TPC-H is a decision-support benchmark developed by the Transaction Processing Performance Council (TPC), an independent benchmark auditing organization, to measure how well databases perform decision support workloads with multiple, concurrent users submitting complex business queries.
The results of this benchmark confirm that Teradata is the data warehousing performance leader, which is why it is the database of choice for businesses that require both decision support processing power and the ability to grow their database without limiting performance.

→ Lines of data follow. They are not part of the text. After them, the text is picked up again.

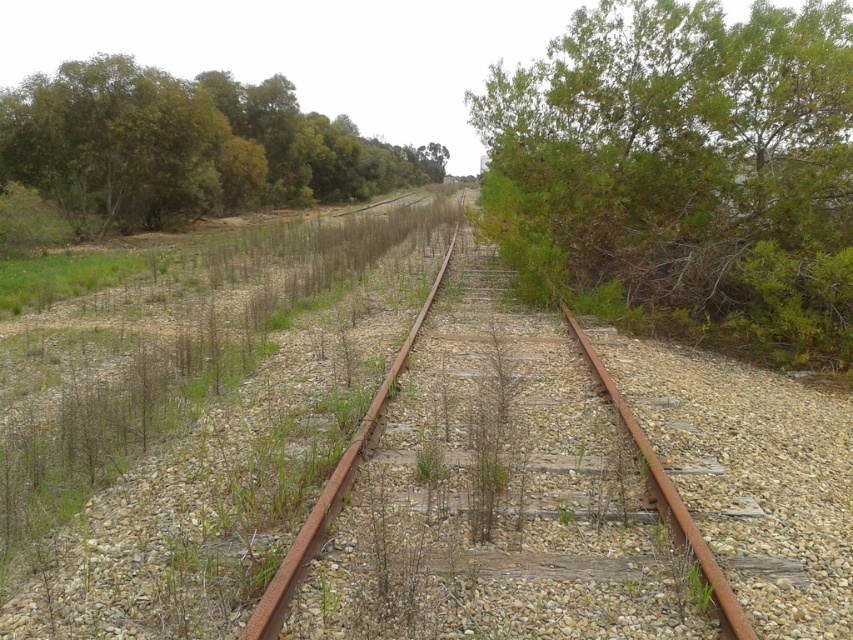
Question: Does rusty metal track at center have a larger size compared to green leafy tree at upper left?

Choices:
 (A) yes
 (B) no

Answer: (B)

Question: Does rusty metal track at center appear on the right side of green leafy tree at upper left?

Choices:
 (A) no
 (B) yes

Answer: (B)

Question: Which of the following is the closest to the observer?

Choices:
 (A) rusty metal track at center
 (B) green leafy bush at right

Answer: (A)

Question: Based on their relative distances, which object is farther from the green leafy tree at upper left?

Choices:
 (A) rusty metal track at center
 (B) green leafy bush at right

Answer: (A)

Question: Which point is closer to the camera?

Choices:
 (A) (111, 211)
 (B) (573, 611)

Answer: (B)

Question: Can you confirm if green leafy bush at right is smaller than green leafy tree at upper left?

Choices:
 (A) no
 (B) yes

Answer: (B)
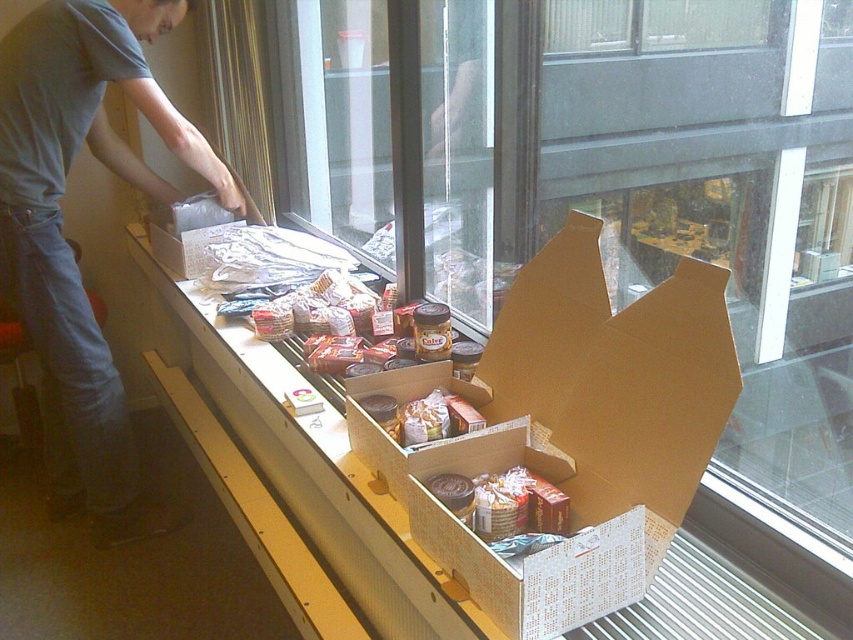
You are a delivery person who needs to place a matte plastic bag of chips at center into a box. The box is already occupied by the gray cotton shirt at upper left. Can you fit the chips bag into the box without removing the shirt?

The gray cotton shirt at upper left is much taller than the matte plastic bag of chips at center, so it might block the space needed for the chips bag. You should check if there is enough vertical space left after accounting for the shirt.

You need to place a 15 cm wide package on the table. Which object, the brown cardboard box at center or the gray cotton shirt at upper left, has enough space to accommodate it?

The gray cotton shirt at upper left has a width greater than the brown cardboard box at center. Therefore, the gray cotton shirt at upper left can accommodate the 15 cm wide package.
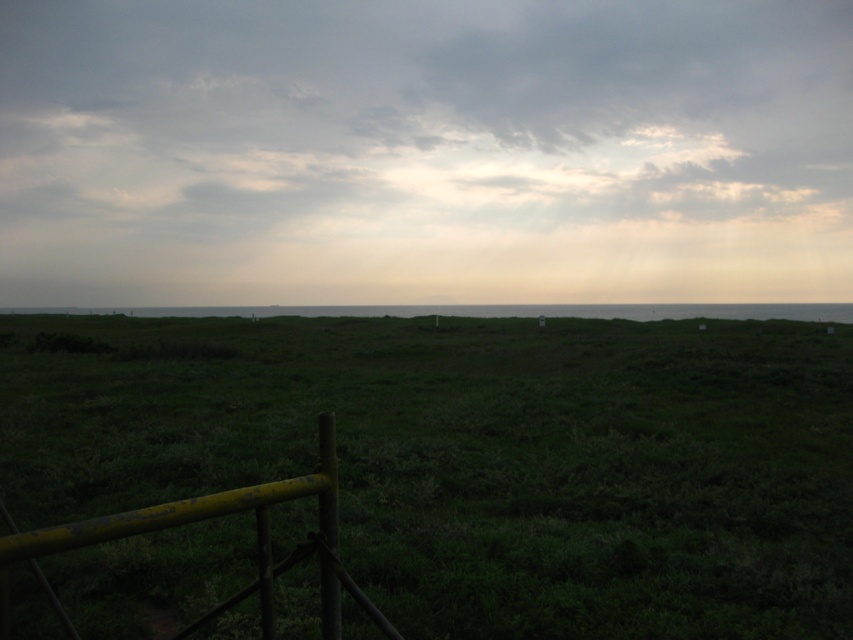
You are standing on the grassy area in the foreground of the coastal landscape. You notice a specific point marked at coordinates point (424, 150). What object or feature does this point indicate?

The point (424, 150) marks cloudy sky at upper center.

You are standing in the coastal landscape and want to take a photo of the cloudy sky at upper center and the yellow painted wood fence at lower left. Which object will appear larger in the photo?

The cloudy sky at upper center will appear larger in the photo because it is much taller than the yellow painted wood fence at lower left.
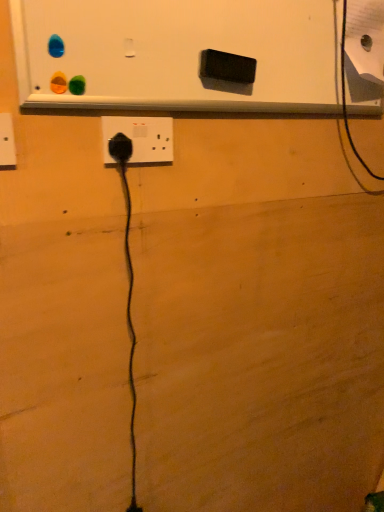
Question: In the image, is white matte bulletin board at upper center positioned in front of or behind black plastic power plug at left, the third power plugs and sockets from the back?

Choices:
 (A) behind
 (B) front

Answer: (B)

Question: Is white matte bulletin board at upper center taller or shorter than black plastic power plug at left, the third power plugs and sockets from the right?

Choices:
 (A) tall
 (B) short

Answer: (A)

Question: Which of these objects is positioned farthest from the black plastic power plug at center, marked as the 2th power plugs and sockets in a back-to-front arrangement?

Choices:
 (A) black rubber power plug at center, the second power plugs and sockets from the right
 (B) white matte bulletin board at upper center
 (C) black plastic power plug at left, which is the 1th power plugs and sockets in left-to-right order

Answer: (C)

Question: Which object is positioned closest to the black plastic power plug at center, the third power plugs and sockets from the left?

Choices:
 (A) black rubber power plug at center, marked as the 2th power plugs and sockets in a left-to-right arrangement
 (B) black plastic power plug at left, the third power plugs and sockets from the right
 (C) white matte bulletin board at upper center

Answer: (A)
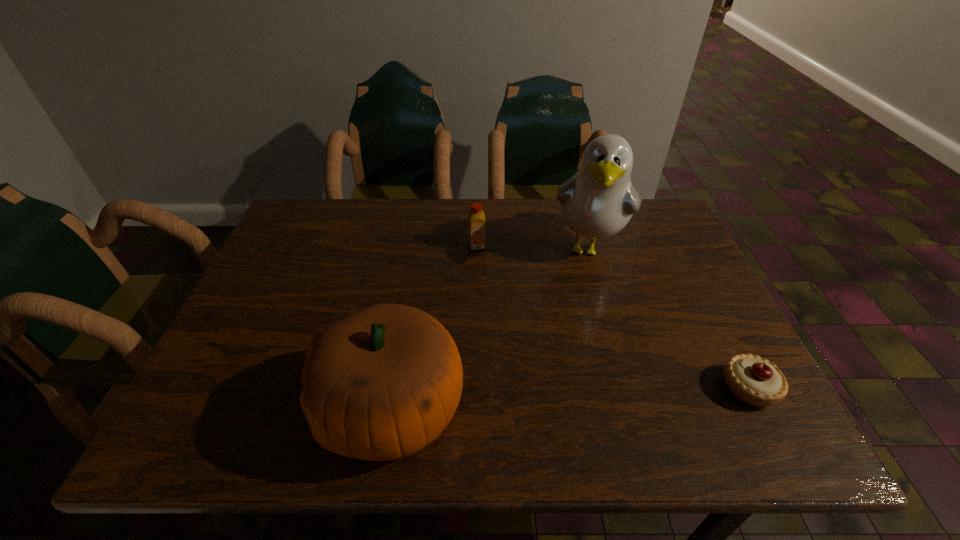
In order to click on pumpkin in this screenshot , I will do `click(380, 384)`.

Identify the location of the shortest object. The width and height of the screenshot is (960, 540). (754, 380).

This screenshot has height=540, width=960. What are the coordinates of `pastry` in the screenshot? It's located at (754, 380).

This screenshot has width=960, height=540. Find the location of `orange juice`. orange juice is located at coordinates (476, 220).

You are a GUI agent. You are given a task and a screenshot of the screen. Output one action in this format:
    pyautogui.click(x=<x>, y=<y>)
    Task: Click on the third object from left to right
    
    Given the screenshot: What is the action you would take?
    pyautogui.click(x=597, y=202)

You are a GUI agent. You are given a task and a screenshot of the screen. Output one action in this format:
    pyautogui.click(x=<x>, y=<y>)
    Task: Click on the tallest object
    The height and width of the screenshot is (540, 960).
    Given the screenshot: What is the action you would take?
    pyautogui.click(x=597, y=202)

Find the location of a particular element. This screenshot has width=960, height=540. blank area located 0.330m on the left of the rightmost object is located at coordinates (x=560, y=388).

What are the coordinates of `vacant space located 0.210m on the front and back of the second shortest object` in the screenshot? It's located at (495, 306).

Locate an element on the screen. This screenshot has height=540, width=960. vacant space situated on the front and back of the second shortest object is located at coordinates (507, 341).

I want to click on vacant space located on the front and back of the second shortest object, so click(502, 324).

With the TPC benchmarks, one can make an ‘apples to apples’ comparison of the major database vendors, and Teradata comes out on top, said Vickie Farrell, vice president of Teradata Warehouse marketing. However, data warehouse challenges not addressed by the TPC benchmarks include ad hoc queries, constantly changing queries, data skew, high user concurrency, and schema complexity. Customer-specific benchmarks are the ultimate indicators of how a customer’s own application will actually perform on a given platform. And the tougher they are, the better because Teradata has consistently proven even higher performance levels over Oracle and IBM in these more demanding real-world benchmarks.